BEGIN TEXT PASSAGE

(Update – 2007.07.28: I meant to reference in this entry Pierre Lindenbaum’s post back in May Is there any XMP in scientific pdf ? (No), which btw also references Roderic Page’s post on XMP but forgot to add in the links in my haste to scoot off. Well, truth is we still can’t answer Pierre in the affirmative but at least we can take the first steps towards rectifying this.)
I’ve been revisiting Adobe’s XMP just recently. (I blogged here about the new XMP Toolkit 4.1 back in March.)
I wanted to share some of my early experiences. First off, after a couple of previous attempts which got pushed aside due to other projects, I managed to compile the libraries and the sample apps that ship with the C++ SDK under Xcode on the Mac. I also needed to compile Expat first which doesn’t ship with the distribution.
OK, so far, so good. What this basically leaves one with is a couple of XMP dump utilities (DumpMainXMP and DumpScannedXMP) and two others (XMPCoreCoverage and XMPFilesCoverage) which is a good start anyways for exploring. And turns out that our PDFs already have some workflow metadata in them. This is encouraging because the SDK allows apps to read and update existing XMP packets from files, though not to write new packets into files (as far as I understand).
I thought I would take this opportunity anyway to:
- See what XMP metadata terms we might consider adding
- Try and add these to existing XMP packets
Ugly details are presented below, but by updating the XMP packet metadata in one of our PDFs (Nature 445, 37 (2007), C.J. Hogan) we can teach Acrobat Reader to read – see the “before” (PDF here) and “after” (PDF here) screenshots in the figure.

Of course, this is really about much more than getting Adobe apps to read/write metadata. It’s about using XMP as a standard platform for embedding metadata in digital assets for third-party apps to read/write. If we can put ID3 tags into our podcasts then why not XMP packets into other media?

END TEXT PASSAGE

BRIEF 1 >>
Duplicate the stretch of the records from the line containing "Minimum Version |" through the line containing "Informed network routing currently".

BEGIN DATA

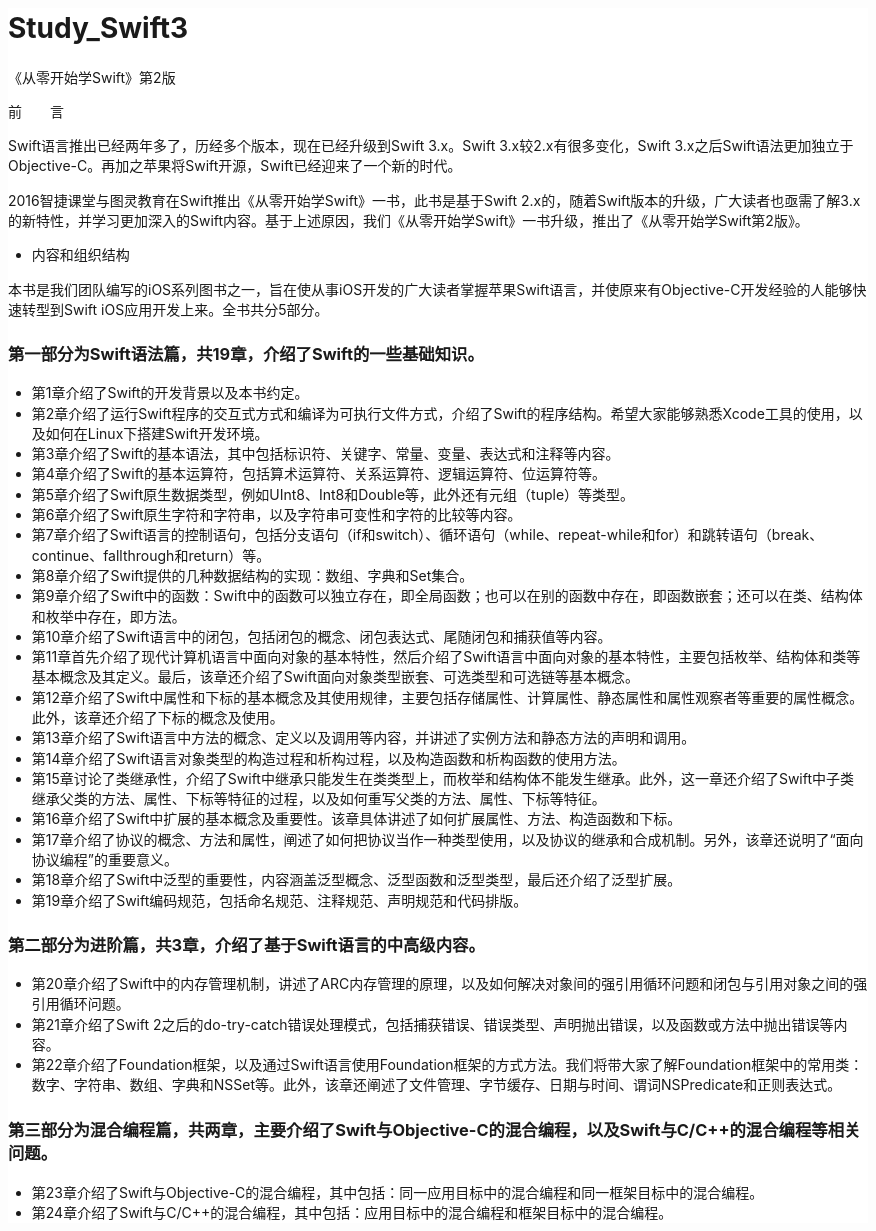 # Study_Swift3
《从零开始学Swift》第2版


前　　言

Swift语言推出已经两年多了，历经多个版本，现在已经升级到Swift 3.x。Swift 3.x较2.x有很多变化，Swift 3.x之后Swift语法更加独立于Objective-C。再加之苹果将Swift开源，Swift已经迎来了一个新的时代。  

2016智捷课堂与图灵教育在Swift推出《从零开始学Swift》一书，此书是基于Swift 2.x的，随着Swift版本的升级，广大读者也亟需了解3.x的新特性，并学习更加深入的Swift内容。基于上述原因，我们《从零开始学Swift》一书升级，推出了《从零开始学Swift第2版》。  



- 内容和组织结构

本书是我们团队编写的iOS系列图书之一，旨在使从事iOS开发的广大读者掌握苹果Swift语言，并使原来有Objective-C开发经验的人能够快速转型到Swift iOS应用开发上来。全书共分5部分。

### 第一部分为Swift语法篇，共19章，介绍了Swift的一些基础知识。  

- 第1章介绍了Swift的开发背景以及本书约定。  
- 第2章介绍了运行Swift程序的交互式方式和编译为可执行文件方式，介绍了Swift的程序结构。希望大家能够熟悉Xcode工具的使用，以及如何在Linux下搭建Swift开发环境。  
- 第3章介绍了Swift的基本语法，其中包括标识符、关键字、常量、变量、表达式和注释等内容。  
- 第4章介绍了Swift的基本运算符，包括算术运算符、关系运算符、逻辑运算符、位运算符等。
- 第5章介绍了Swift原生数据类型，例如UInt8、Int8和Double等，此外还有元组（tuple）等类型。
- 第6章介绍了Swift原生字符和字符串，以及字符串可变性和字符的比较等内容。
- 第7章介绍了Swift语言的控制语句，包括分支语句（if和switch）、循环语句（while、repeat-while和for）和跳转语句（break、continue、fallthrough和return）等。
- 第8章介绍了Swift提供的几种数据结构的实现：数组、字典和Set集合。
- 第9章介绍了Swift中的函数：Swift中的函数可以独立存在，即全局函数；也可以在别的函数中存在，即函数嵌套；还可以在类、结构体和枚举中存在，即方法。
- 第10章介绍了Swift语言中的闭包，包括闭包的概念、闭包表达式、尾随闭包和捕获值等内容。
- 第11章首先介绍了现代计算机语言中面向对象的基本特性，然后介绍了Swift语言中面向对象的基本特性，主要包括枚举、结构体和类等基本概念及其定义。最后，该章还介绍了Swift面向对象类型嵌套、可选类型和可选链等基本概念。
- 第12章介绍了Swift中属性和下标的基本概念及其使用规律，主要包括存储属性、计算属性、静态属性和属性观察者等重要的属性概念。此外，该章还介绍了下标的概念及使用。
- 第13章介绍了Swift语言中方法的概念、定义以及调用等内容，并讲述了实例方法和静态方法的声明和调用。
- 第14章介绍了Swift语言对象类型的构造过程和析构过程，以及构造函数和析构函数的使用方法。
- 第15章讨论了类继承性，介绍了Swift中继承只能发生在类类型上，而枚举和结构体不能发生继承。此外，这一章还介绍了Swift中子类继承父类的方法、属性、下标等特征的过程，以及如何重写父类的方法、属性、下标等特征。
- 第16章介绍了Swift中扩展的基本概念及重要性。该章具体讲述了如何扩展属性、方法、构造函数和下标。
- 第17章介绍了协议的概念、方法和属性，阐述了如何把协议当作一种类型使用，以及协议的继承和合成机制。另外，该章还说明了“面向协议编程”的重要意义。
- 第18章介绍了Swift中泛型的重要性，内容涵盖泛型概念、泛型函数和泛型类型，最后还介绍了泛型扩展。
- 第19章介绍了Swift编码规范，包括命名规范、注释规范、声明规范和代码排版。

### 第二部分为进阶篇，共3章，介绍了基于Swift语言的中高级内容。  

- 第20章介绍了Swift中的内存管理机制，讲述了ARC内存管理的原理，以及如何解决对象间的强引用循环问题和闭包与引用对象之间的强引用循环问题。
- 第21章介绍了Swift 2之后的do-try-catch错误处理模式，包括捕获错误、错误类型、声明抛出错误，以及函数或方法中抛出错误等内容。
- 第22章介绍了Foundation框架，以及通过Swift语言使用Foundation框架的方式方法。我们将带大家了解Foundation框架中的常用类：数字、字符串、数组、字典和NSSet等。此外，该章还阐述了文件管理、字节缓存、日期与时间、谓词NSPredicate和正则表达式。  

### 第三部分为混合编程篇，共两章，主要介绍了Swift与Objective-C的混合编程，以及Swift与C/C++的混合编程等相关问题。
- 第23章介绍了Swift与Objective-C的混合编程，其中包括：同一应用目标中的混合编程和同一框架目标中的混合编程。
- 第24章介绍了Swift与C/C++的混合编程，其中包括：应用目标中的混合编程和框架目标中的混合编程。
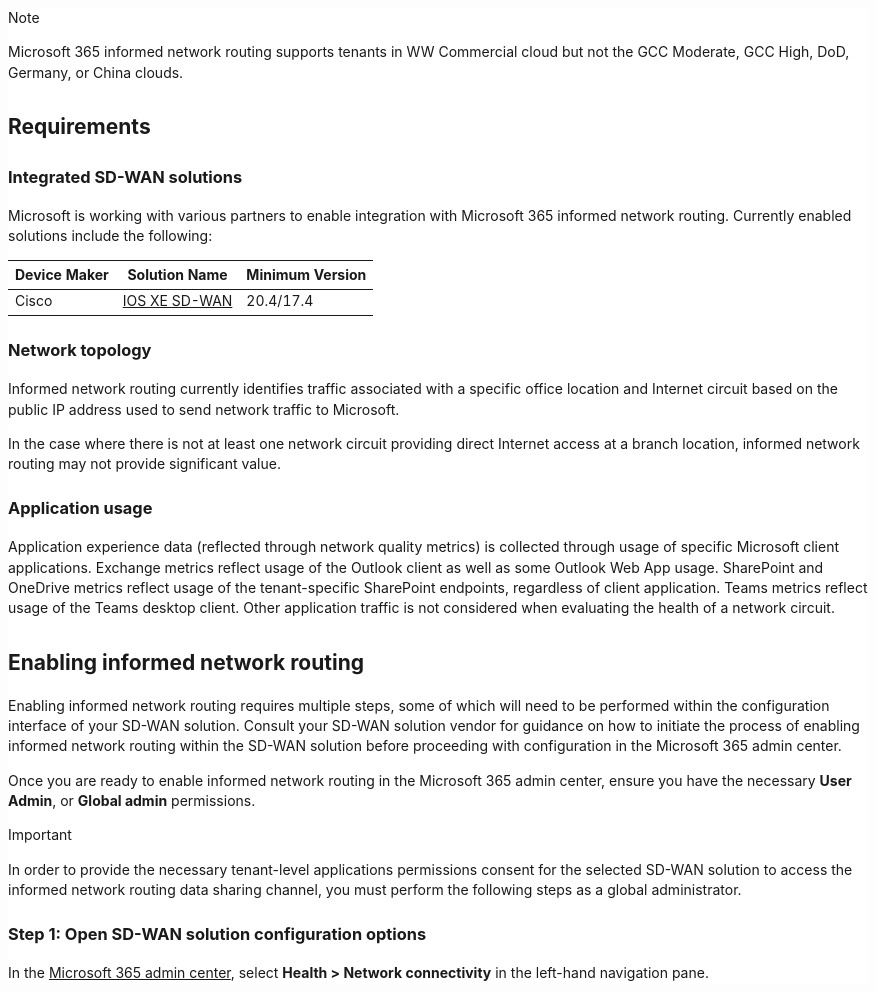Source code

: >[!NOTE]
>Microsoft 365 informed network routing supports tenants in WW Commercial cloud but not the GCC Moderate, GCC High, DoD, Germany, or China clouds.

## Requirements

### Integrated SD-WAN solutions

Microsoft is working with various partners to enable integration with Microsoft 365 informed network routing. Currently enabled solutions include the following:

| Device Maker | Solution Name | Minimum Version |
| --- | --- | --- |
| Cisco | [IOS XE SD-WAN](https://go.microsoft.com/fwlink/?linkid=2151460) | 20.4/17.4 |

### Network topology

Informed network routing currently identifies traffic associated with a specific office location and Internet circuit based on the public IP address used to send network traffic to Microsoft. 

In the case where there is not at least one network circuit providing direct Internet access at a branch location, informed network routing may not provide significant value.

### Application usage

Application experience data (reflected through network quality metrics) is collected through usage of specific Microsoft client applications. Exchange metrics reflect usage of the Outlook client as well as some Outlook Web App usage. SharePoint and OneDrive metrics reflect usage of the tenant-specific SharePoint endpoints, regardless of client application. Teams metrics reflect usage of the Teams desktop client. Other application traffic is not considered when evaluating the health of a network circuit.

## Enabling informed network routing

Enabling informed network routing requires multiple steps, some of which will need to be performed within the configuration interface of your SD-WAN solution. Consult your SD-WAN solution vendor for guidance on how to initiate the process of enabling informed network routing within the SD-WAN solution before proceeding with configuration in the Microsoft 365 admin center.

Once you are ready to enable informed network routing in the Microsoft 365 admin center, ensure you have the necessary **User Admin**, or **Global admin** permissions.

>[!IMPORTANT]
>In order to provide the necessary tenant-level applications permissions consent for the selected SD-WAN solution to access the informed network routing data sharing channel, you must perform the following steps as a global administrator.


### Step 1: Open SD-WAN solution configuration options

In the [Microsoft 365 admin center](https://admin.microsoft.com/), select **Health > Network connectivity** in the left-hand navigation pane.
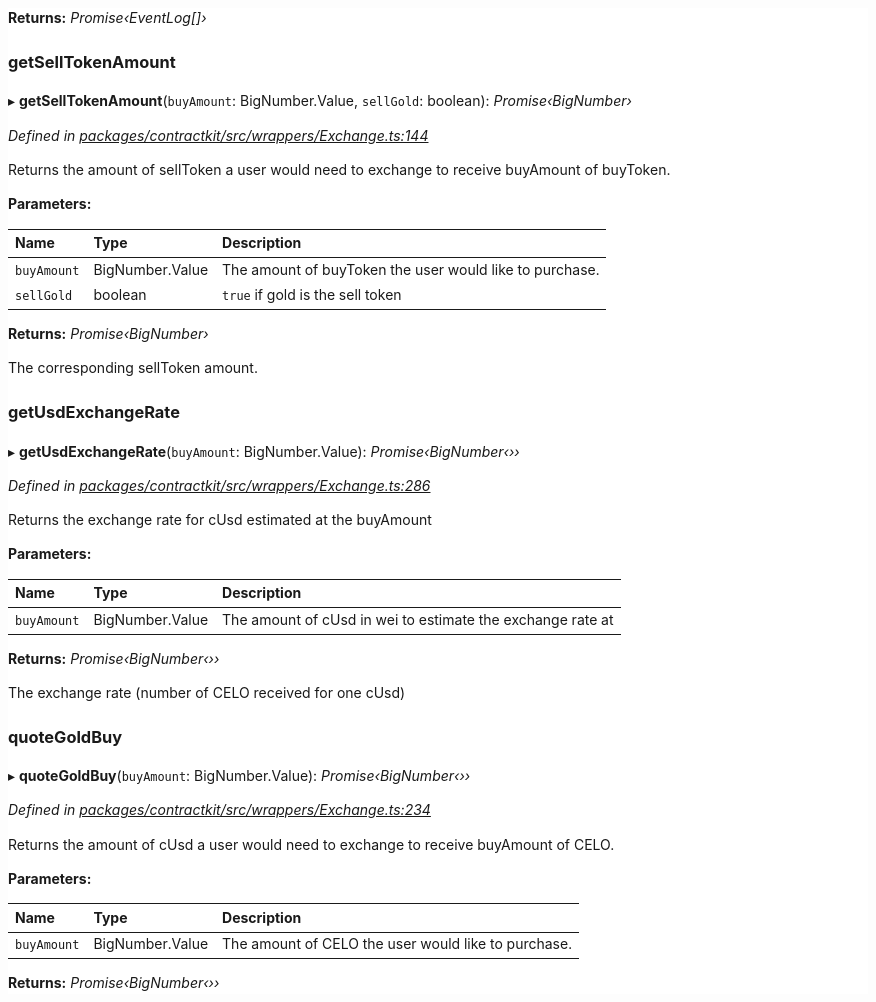 **Returns:** _Promise‹EventLog\[\]›_

### getSellTokenAmount

▸ **getSellTokenAmount**\(`buyAmount`: BigNumber.Value, `sellGold`: boolean\): _Promise‹BigNumber›_

_Defined in_ [_packages/contractkit/src/wrappers/Exchange.ts:144_](https://github.com/celo-org/celo-monorepo/blob/master/packages/contractkit/src/wrappers/Exchange.ts#L144)

Returns the amount of sellToken a user would need to exchange to receive buyAmount of buyToken.

**Parameters:**

| Name | Type | Description |
| :--- | :--- | :--- |
| `buyAmount` | BigNumber.Value | The amount of buyToken the user would like to purchase. |
| `sellGold` | boolean | `true` if gold is the sell token |

**Returns:** _Promise‹BigNumber›_

The corresponding sellToken amount.

### getUsdExchangeRate

▸ **getUsdExchangeRate**\(`buyAmount`: BigNumber.Value\): _Promise‹BigNumber‹››_

_Defined in_ [_packages/contractkit/src/wrappers/Exchange.ts:286_](https://github.com/celo-org/celo-monorepo/blob/master/packages/contractkit/src/wrappers/Exchange.ts#L286)

Returns the exchange rate for cUsd estimated at the buyAmount

**Parameters:**

| Name | Type | Description |
| :--- | :--- | :--- |
| `buyAmount` | BigNumber.Value | The amount of cUsd in wei to estimate the exchange rate at |

**Returns:** _Promise‹BigNumber‹››_

The exchange rate \(number of CELO received for one cUsd\)

### quoteGoldBuy

▸ **quoteGoldBuy**\(`buyAmount`: BigNumber.Value\): _Promise‹BigNumber‹››_

_Defined in_ [_packages/contractkit/src/wrappers/Exchange.ts:234_](https://github.com/celo-org/celo-monorepo/blob/master/packages/contractkit/src/wrappers/Exchange.ts#L234)

Returns the amount of cUsd a user would need to exchange to receive buyAmount of CELO.

**Parameters:**

| Name | Type | Description |
| :--- | :--- | :--- |
| `buyAmount` | BigNumber.Value | The amount of CELO the user would like to purchase. |

**Returns:** _Promise‹BigNumber‹››_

END DATA

BRIEF 2 >>
From the post about Adobe's XMP metadata, write out the stretch from "I thought I" through "into other media?".

EXPECTED ANSWER 1 >>
| Device Maker | Solution Name | Minimum Version |
| --- | --- | --- |
| Cisco | [IOS XE SD-WAN](https://go.microsoft.com/fwlink/?linkid=2151460) | 20.4/17.4 |

### Network topology

Informed network routing currently identifies traffic associated with a specific office location and Internet circuit based on the public IP address used to send network traffic to Microsoft. 

EXPECTED ANSWER 2 >>
I thought I would take this opportunity anyway to:
- See what XMP metadata terms we might consider adding
- Try and add these to existing XMP packets
Ugly details are presented below, but by updating the XMP packet metadata in one of our PDFs (Nature 445, 37 (2007), C.J. Hogan) we can teach Acrobat Reader to read – see the “before” (PDF here) and “after” (PDF here) screenshots in the figure.

Of course, this is really about much more than getting Adobe apps to read/write metadata. It’s about using XMP as a standard platform for embedding metadata in digital assets for third-party apps to read/write. If we can put ID3 tags into our podcasts then why not XMP packets into other media?